The Business Key definition may contain several comma-separated columns, and/or correspond to complex constructs in the query (see Complex queries)
The Business Key definition should be used alongside an ORDER BY clause with the same column(s). This way, the rows are already in the correct order, the compare tool has less trouble reconciling the data and the overall performance is better.
The Business key definition is added as a comment after the query, so you can run the script in your favorite SQL tool without a need to amend it.

Presql

In some situations, the user may want to cleanup the database, or perform any other preliminary sql task, before launching the comparison.
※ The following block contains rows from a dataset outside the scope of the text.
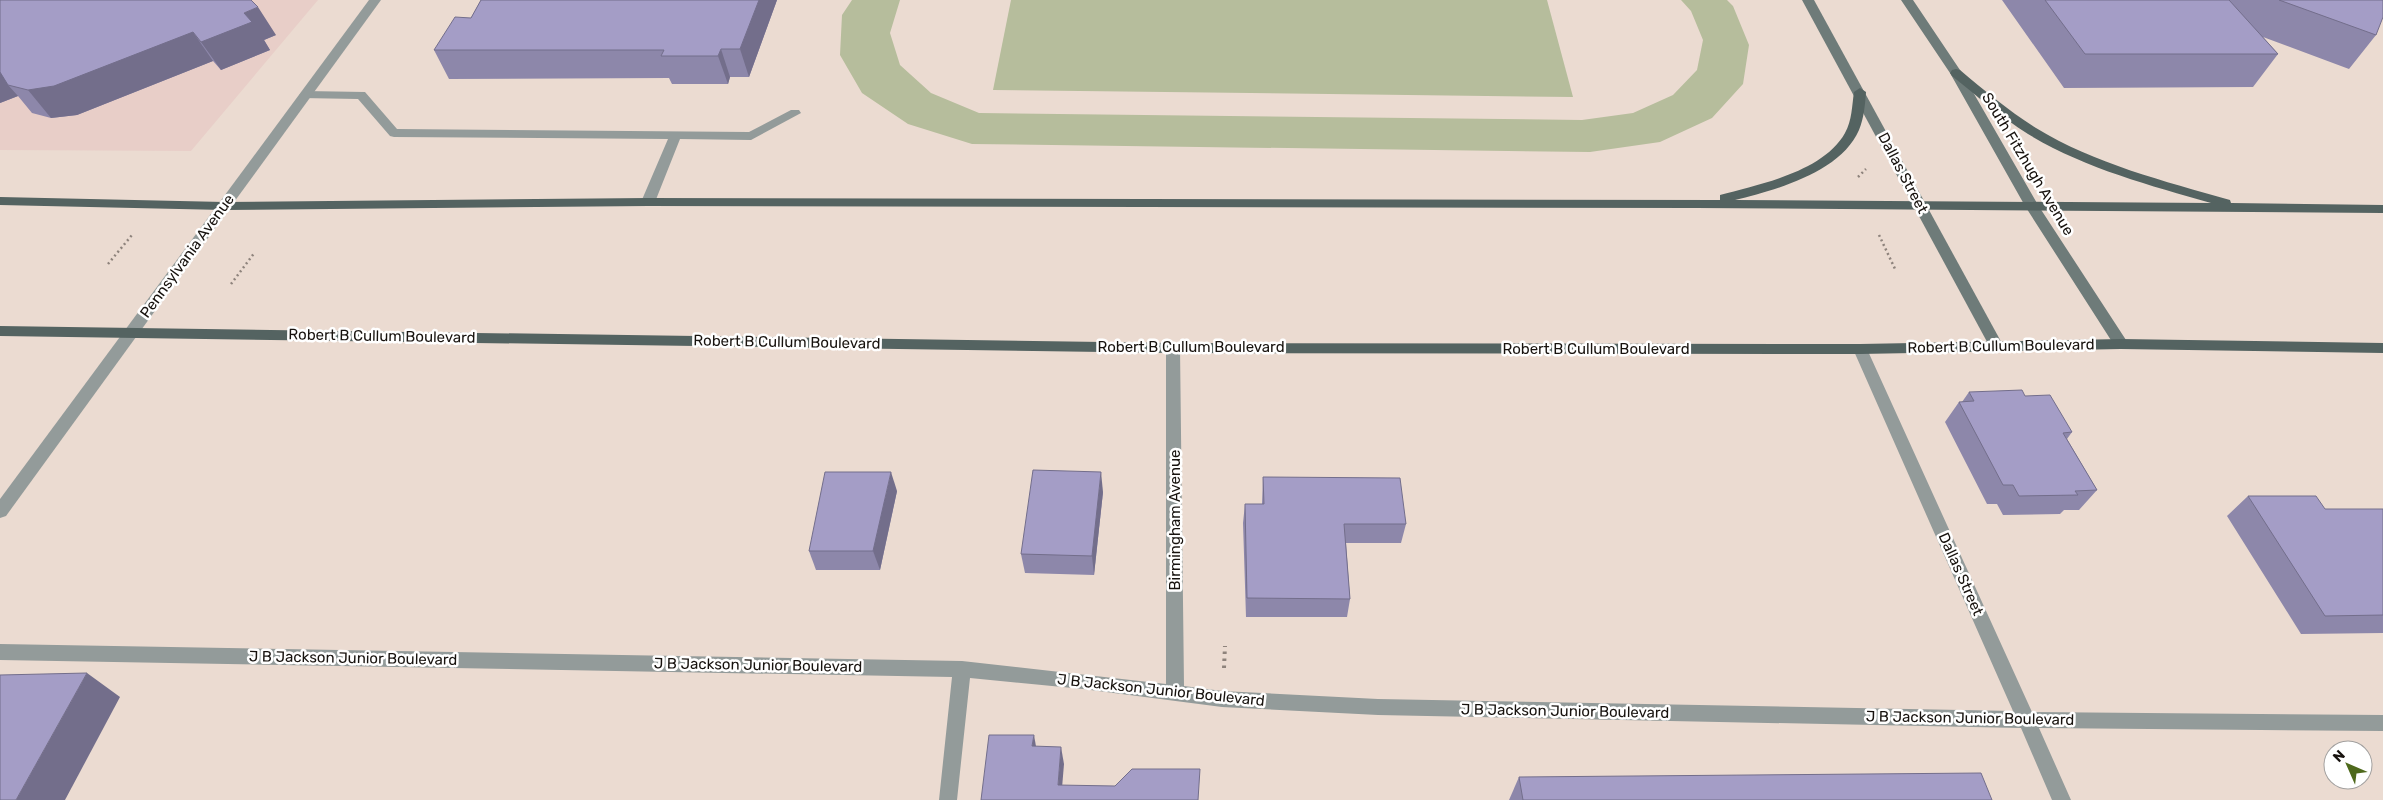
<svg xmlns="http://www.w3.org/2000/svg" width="2383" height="800" viewBox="0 0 2383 800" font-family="Rubik,sans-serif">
	<rect width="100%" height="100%" fill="#ebdbd1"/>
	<path fill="#e8cec8" d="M0,0H318L191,151L0,150Z"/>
	<g fill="#b6bd9c">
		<path d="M852,0H900L890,33L900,65L931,93L979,113L1582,120L1633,113L1673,95L1697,70L1703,40L1691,11L1681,0H1727L1733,6L1749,45L1743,84L1712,118L1660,142L1590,152L972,144L908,124L862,93L840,55L842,15Z"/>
		<path d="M1011,0H1547L1573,97L993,90Z"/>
	</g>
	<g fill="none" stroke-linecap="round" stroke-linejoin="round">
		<g stroke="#8e837c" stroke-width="2.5" stroke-dasharray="2 3" stroke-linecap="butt">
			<path d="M1858,177L1866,169"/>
			<path d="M1879,235L1896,271"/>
			<path d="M108,264L132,235"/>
			<path d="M231,284L255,252"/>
		</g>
		<path stroke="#8e837c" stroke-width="4" stroke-dasharray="2.5 4.5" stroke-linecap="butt" d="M1224,668L1225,646"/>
		<path fill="#939b9a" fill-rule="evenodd" d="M305,91L365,92L397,129L749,132L791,110H799L801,113L751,140L680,139L655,202L648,206L641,202L668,139L394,137L390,136L358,99L301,98L299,95Z"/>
		<g fill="#939b9a" fill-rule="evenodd">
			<path d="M369,0H381L229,209H219L217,206L219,203Z"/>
			<path d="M1173,343L1178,344L1180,348L1184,686L1222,691L1378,699L2013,711L1853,349L1855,345H1865L1867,349L2032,712L2383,715V731L2039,728L2071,800H2052L2021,728L1378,715L1222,707L1083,689L970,678L957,800H939L952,677L0,660V644L962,661L1166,684V348L1168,344Z"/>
		</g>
		<path fill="#939b9a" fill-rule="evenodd" d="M224,202L229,203L231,206L229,209L6,516L0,518V499L219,203Z"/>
		<g fill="#6e7b79" fill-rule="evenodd">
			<path d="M1802,0H1814L2004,347L2002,351H1992Z"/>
			<path d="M1901,0H1913L1962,73L2038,205L2126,340L2128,344L2126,348H2116L2025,206L1950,73Z"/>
		</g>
		<g fill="#546361" fill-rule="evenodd">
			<path d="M1956,69L1960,70C1985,91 2009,111 2036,128C2095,164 2164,181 2230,200L2231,203L2383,205V213L1696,208L648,206L224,210L0,205V197L224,202L648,198L1720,200V195C1760,184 1823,172 1845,133C1852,121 1852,105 1854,92L1860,88L1866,92C1865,105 1864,118 1859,130C1841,172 1776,190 1735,200L2211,203C2149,185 2084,168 2028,134C2001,117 1977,96 1952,76L1950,73L1952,70Z"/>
			<path d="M0,326L1173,343L1860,344L2121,339L2383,343V353L2121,349L1860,354L1173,353L0,336Z"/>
		</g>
	</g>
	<g fill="#8d87aa">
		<path d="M0,0L276,35L264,40L270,50L221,70L213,61L77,115L51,118L32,113L18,96L0,103Z"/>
		<path d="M481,0H777L749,77H730L728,84H672L669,78L449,79L434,50L471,18Z"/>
		<path d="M2002,0H2383L2376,35L2349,69L2263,37L2278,54L2253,87L2064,88Z"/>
		<path d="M1969,392L2025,396L2072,432L2067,439L2097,490L2079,510H2064L2060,514L2003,515L1997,504H1987L1945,422L1959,402H1962Z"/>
		<path d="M1263,477L1406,524L1401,543H1346L1350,599L1347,617H1246L1243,523L1245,504H1262Z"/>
		<path d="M897,491L880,570H816L809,551Z"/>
		<path d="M1103,492L1094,575L1025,573L1021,554Z"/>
		<path d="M2248,496L2325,509H2383V633L2301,634L2227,516Z"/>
		<path d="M1519,777L1992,800H1509Z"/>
	</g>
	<g fill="#736e8b">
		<path d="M759,0H777L749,77L740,49Z"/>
		<path d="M258,7L276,35L264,40L270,50L221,70L201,42L244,13Z"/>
		<path d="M193,32L213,61L77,115L51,118L28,90Z"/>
		<path d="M721,49L730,77L728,84L718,56Z"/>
		<path d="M0,71L8,85L18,96L0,103Z"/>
		<path d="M891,472L897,491L880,570L873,551Z"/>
		<path d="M1101,472L1103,492L1094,575L1092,556Z"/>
		<path d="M87,673L120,697L65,800H16Z"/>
		<path d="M1034,735L1037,752L1032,746Z"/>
		<path d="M1061,747L1064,764L1061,800L1058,785Z"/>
	</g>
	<g fill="#a49dc6" stroke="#736e8b">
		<path d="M0,0H251L258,7L244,13L252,22L201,42L193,32L54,86L28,90L8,85L0,72Z"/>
		<path d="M481,0H759L740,49H721L718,56H661L664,50H434L455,17L471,18Z"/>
		<path d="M2045,0H2229L2278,54H2085Z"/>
		<path d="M2279,0H2383V17L2376,35Z"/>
		<path d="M2022,390L2025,396L2050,395L2072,432L2063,433L2097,490L2075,491L2078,495L2019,496L2013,485H2003L1959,402L1974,401L1969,392Z"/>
		<path d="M1033,470L1101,472L1092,556L1021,554Z"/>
		<path d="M825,472H891L873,551H809Z"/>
		<path d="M1263,477L1400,478L1406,524H1344L1350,599L1247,598L1245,504H1264Z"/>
		<path d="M2248,496H2316L2325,509H2383V615L2325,616Z"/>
		<path d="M87,673L16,800H0V675Z"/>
		<path d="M989,735H1034L1032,746L1061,747L1058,785L1115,786L1132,769H1200L1198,800H981Z"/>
		<path d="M1981,773L1992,800H1523L1519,777Z"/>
	</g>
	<g text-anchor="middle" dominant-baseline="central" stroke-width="5" stroke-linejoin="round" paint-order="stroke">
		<g font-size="15" fill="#17120e" stroke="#fff">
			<text transform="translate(2028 164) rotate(59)">South Fitzhugh Avenue</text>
			<text transform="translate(1903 173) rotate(62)">Dallas Street</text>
			<text transform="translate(187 256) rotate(-54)">Pennsylvania Avenue</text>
			<text transform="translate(382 336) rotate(1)">Robert B Cullum Boulevard</text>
			<text transform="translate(787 342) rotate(1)">Robert B Cullum Boulevard</text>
			<text transform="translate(2001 346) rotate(-1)">Robert B Cullum Boulevard</text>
			<text x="1191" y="347">Robert B Cullum Boulevard</text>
			<text x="1596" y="349">Robert B Cullum Boulevard</text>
			<text transform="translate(1175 520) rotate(-90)">Birmingham Avenue</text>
			<text transform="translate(1961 574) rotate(66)">Dallas Street</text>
			<text transform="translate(353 658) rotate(1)">J B Jackson Junior Boulevard</text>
			<text transform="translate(758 665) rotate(1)">J B Jackson Junior Boulevard</text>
			<text transform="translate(1161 690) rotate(6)">J B Jackson Junior Boulevard</text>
			<text transform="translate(1565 711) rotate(1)">J B Jackson Junior Boulevard</text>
			<text transform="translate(1970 718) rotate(1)">J B Jackson Junior Boulevard</text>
		</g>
	</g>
	<g transform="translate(2348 765) rotate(315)"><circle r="24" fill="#ffffff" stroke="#a2a09f"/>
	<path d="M0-4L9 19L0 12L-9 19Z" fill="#4e691c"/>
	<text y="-8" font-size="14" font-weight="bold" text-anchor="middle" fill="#17120e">N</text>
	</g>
</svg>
In this case, scripts can be put in a ‘presql’ folder beside the ‘queries’ folder.

If a script is found in the folder, it will be run at the beginning of the comparison.

Additional properties

In addition to the mandatory properties shown in Configuration file, there are additional properties. Most have default values that are used if the property does not appear in the file, but can also be specified to another value. Others are not used if left unspecified.
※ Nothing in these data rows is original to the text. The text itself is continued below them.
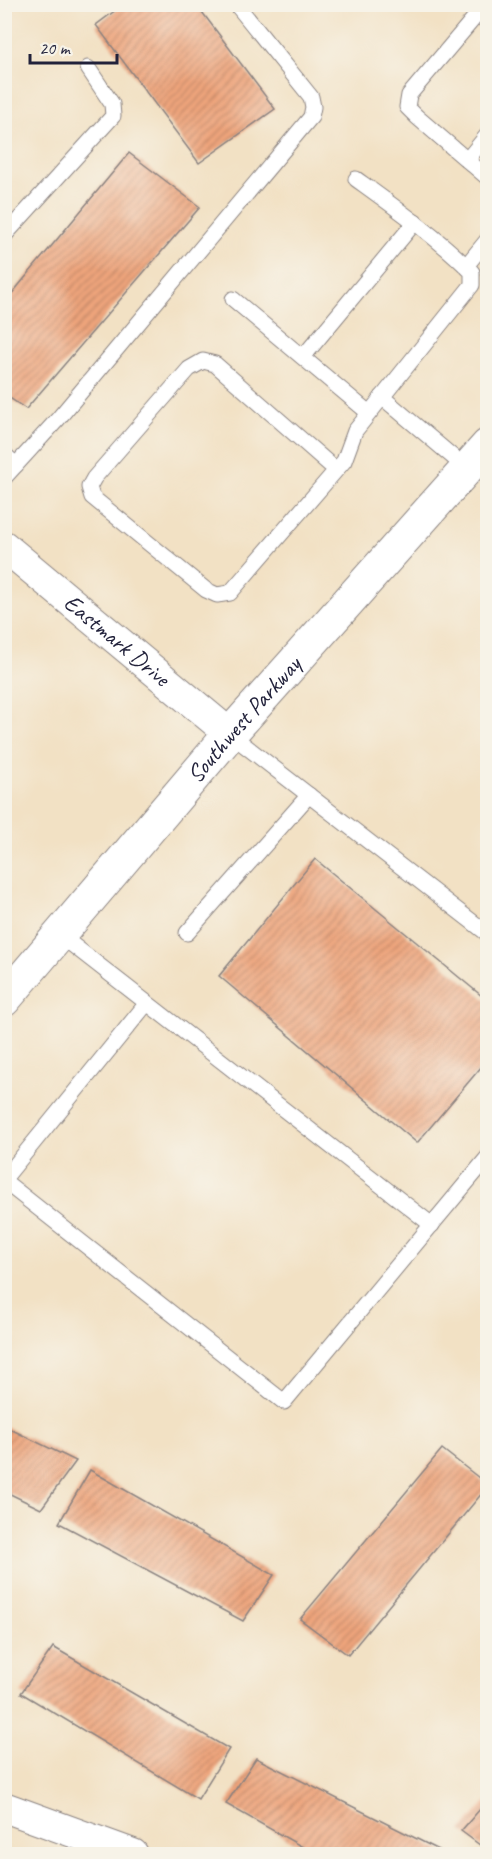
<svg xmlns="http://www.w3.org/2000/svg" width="492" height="1859" viewBox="0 0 492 1859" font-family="Caveat,sans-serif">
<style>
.building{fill:url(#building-hatch)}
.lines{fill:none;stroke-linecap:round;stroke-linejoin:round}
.lane-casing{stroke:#8a8280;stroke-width:17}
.street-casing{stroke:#8a8280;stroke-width:32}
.secondary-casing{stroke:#8a8280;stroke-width:35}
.lane{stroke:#fff;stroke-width:15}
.street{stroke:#fff;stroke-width:30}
.secondary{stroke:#fff;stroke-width:33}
.labels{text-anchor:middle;stroke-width:4.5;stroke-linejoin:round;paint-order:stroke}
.street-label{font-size:24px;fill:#22223b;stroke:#f7f3e8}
</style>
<defs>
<pattern id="building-hatch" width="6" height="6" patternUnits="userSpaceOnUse" patternTransform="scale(1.5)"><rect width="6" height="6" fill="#eea47b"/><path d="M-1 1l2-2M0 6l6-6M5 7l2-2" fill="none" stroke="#c08566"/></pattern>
</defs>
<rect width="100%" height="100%" fill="#f7f3e8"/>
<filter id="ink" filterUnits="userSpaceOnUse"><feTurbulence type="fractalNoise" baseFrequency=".0167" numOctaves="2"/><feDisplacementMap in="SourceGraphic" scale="12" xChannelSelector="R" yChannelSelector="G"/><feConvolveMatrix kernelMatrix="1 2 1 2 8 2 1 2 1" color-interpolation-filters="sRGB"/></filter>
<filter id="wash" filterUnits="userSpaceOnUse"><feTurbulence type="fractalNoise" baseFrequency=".008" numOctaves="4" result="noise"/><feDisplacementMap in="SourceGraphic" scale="24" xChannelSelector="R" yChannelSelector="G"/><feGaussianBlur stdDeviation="1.35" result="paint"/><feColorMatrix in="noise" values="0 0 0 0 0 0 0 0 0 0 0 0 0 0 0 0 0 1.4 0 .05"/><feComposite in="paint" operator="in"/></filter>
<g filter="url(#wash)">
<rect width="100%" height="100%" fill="#f2e1c4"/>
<g id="blocks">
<g class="building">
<path d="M 124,4 L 196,4 L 275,109 L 199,163 L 96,25 Z"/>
<path d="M 129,153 L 200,207 L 26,409 L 4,394 L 4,303 Z"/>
<path d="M 315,859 L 488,1001 L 488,1059 L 417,1143 L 219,976 Z"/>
<path d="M 4,1426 L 76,1461 L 41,1509 L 4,1491 Z"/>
<path d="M 442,1449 L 488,1485 L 488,1486 L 348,1655 L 300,1619 Z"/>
<path d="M 90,1470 L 274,1575 L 243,1621 L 59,1523 Z"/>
<path d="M 53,1647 L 229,1749 L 198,1799 L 21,1693 Z"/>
<path d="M 256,1758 L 447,1854 L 315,1854 L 226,1804 Z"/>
<path d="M 488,1800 L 488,1851 L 461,1831 Z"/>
</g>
</g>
</g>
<g filter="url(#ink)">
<use href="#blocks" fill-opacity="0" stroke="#8a8280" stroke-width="1.5"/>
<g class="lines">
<defs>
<g id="lane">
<path d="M 488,134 L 467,160 L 488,178"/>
<path d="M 467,160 L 417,117 L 407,107 L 409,95 L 486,4"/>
<path d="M 4,236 L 113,116 L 112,104 L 88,68"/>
<path d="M 466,266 L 488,239"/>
<path d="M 233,299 L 369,413"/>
<path d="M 303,357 L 415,222"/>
<path d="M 382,397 L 466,468"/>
<path d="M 4,454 L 16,465"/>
<path d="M 336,470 L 215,364 L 203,361 L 189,369 L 94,478 L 89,487 L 92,497 L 206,590 L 217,595 L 230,593 L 344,461 L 355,431 L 472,285 L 472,272 C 437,237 396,208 356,179"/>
<path d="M 4,478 L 58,419 L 311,117 L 313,107 L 311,97 L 236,4"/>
<path d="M 230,734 L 488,934"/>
<path d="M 187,933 L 309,795"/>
<path d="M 60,935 L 432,1225"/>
<path d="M 4,1179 L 147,1003"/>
<path d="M 4,1181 L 284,1402 L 488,1157"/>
</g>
<g id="street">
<path id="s1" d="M 4,546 L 230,734"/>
<path d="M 4,1807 L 133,1854"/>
</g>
<g id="secondary">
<path id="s2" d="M 4,1000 L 230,734 L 488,445"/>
</g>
</defs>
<use href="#lane" class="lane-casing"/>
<use href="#street" class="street-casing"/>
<use href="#secondary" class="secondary-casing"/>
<use href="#lane" class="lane"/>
<use href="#street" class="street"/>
<use href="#secondary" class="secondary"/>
</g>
</g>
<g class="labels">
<g class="street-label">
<text dy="8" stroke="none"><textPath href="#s1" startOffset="147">Eastmark Drive</textPath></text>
<text dy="8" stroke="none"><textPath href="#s2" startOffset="369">Southwest Parkway</textPath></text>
</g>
</g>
<rect width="492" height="1859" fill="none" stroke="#f7f3e8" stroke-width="24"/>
<path d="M30 54v9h87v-9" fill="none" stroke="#22223b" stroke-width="3"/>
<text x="39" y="54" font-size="18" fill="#22223b" stroke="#f7f3e8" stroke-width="4.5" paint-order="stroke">20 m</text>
</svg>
Default values are written in green below when they exist, a red ‘no value’ otherwise Please note that the double backslashes are only the json syntax for a backslash.

Specific to the database comparison

`preSqlFolder`	Customize the folder containing the presql scripts	See Presql
`queriesFolder`	Customize the folder containing the query files	See Elements to compare

Common properties

`comparisonDataStorage`	InRam (default) / OnDisk	See Disk mode
`csvSeparator`	Internal separator used for the comparison algorithm. Use a character that is not likely to appear in the data.
`differencesFolder`	Intermediate folder (OnDisk mode)	See Disk mode
`leftCsvFolder`	Intermediate folder (OnDisk mode)	See Disk mode
`reportFolder`	Folder containing the comparison HTML report
`rightCsvFolder`	Intermediate folder (OnDisk mode)	See Disk mode
`keepDifferencesFiles`	Intermediate folder cleanup (OnDisk mode)	See Disk mode
`keepExtractedCsvs`	Intermediate folder cleanup (OnDisk mode)	See Disk mode
`logLevel`	ERROR / WARN / INFO (default) / DEBUG The log is displayed in the console and also in a file beside the CompareTool.exe
`maximumDifferences`	Discard extra errors if too many error lines	See Html options
`reportSideBySide`	Another display mode for the HTML report	See Report side by side
`reportSplitLine`	Generate sub-reports if too many error lines	See Html options
`reportTitle`	Customize the report title	See The index page
`splitLines`	Split data before comparison	See Comparison performance
`splitSize`	Split data before comparison	See Comparison performance
`timeStampedReportFolder`	Append a timestamp to the report folder, to keep history when doing several runs
`twoPassDifferences`	Reconcile data across splits	See Comparison performance
`ignoreBlankLines`	Blank lines in files are ignored. Only useful in other comparison types, not database.
`spacesMode`	NOTHING: does nothing TRIM_BLANK: trim the field values if they are blank TRIM_START: removes the initial spaces on each line TRIM_END: removes the final spaces on each line TRIM: removes the initial and final spaces on each line REMOVE: removes all spaces in lines, even in the middle of the line
`caseInsensitive`	Comparison ignores field case

Complex queries

As stated in Query files, a query file is only a SELECT query, where you can put anything you want. It will often be a simple “select all columns from a table”, but more can be done:

Join several tables
Restrict rows
Remove or replace columns (this enables the same options as in Additional properties for flat files)
Concatenate columns
Convert some values
Etc.

Anyway, keep in mind that the tool will compare the columns returned by the query, which may not be actual columns in a table. The aliases in the select clause (implied or explicit) will be used to compare data and also to supply the headers in the report table.
The same way, the business key “columns” explained in Business keys correspond to such aliases and may in fact be more complex constructs.
Though very awkward, the following query file is valid:

SELECT (column1 || column2) as id1, column3, UPPER(column4) as upper4 FROM mytable; -- Business_key: id1,column3;

But keep in mind that the overall performance of your comparison is affected by the query complexity.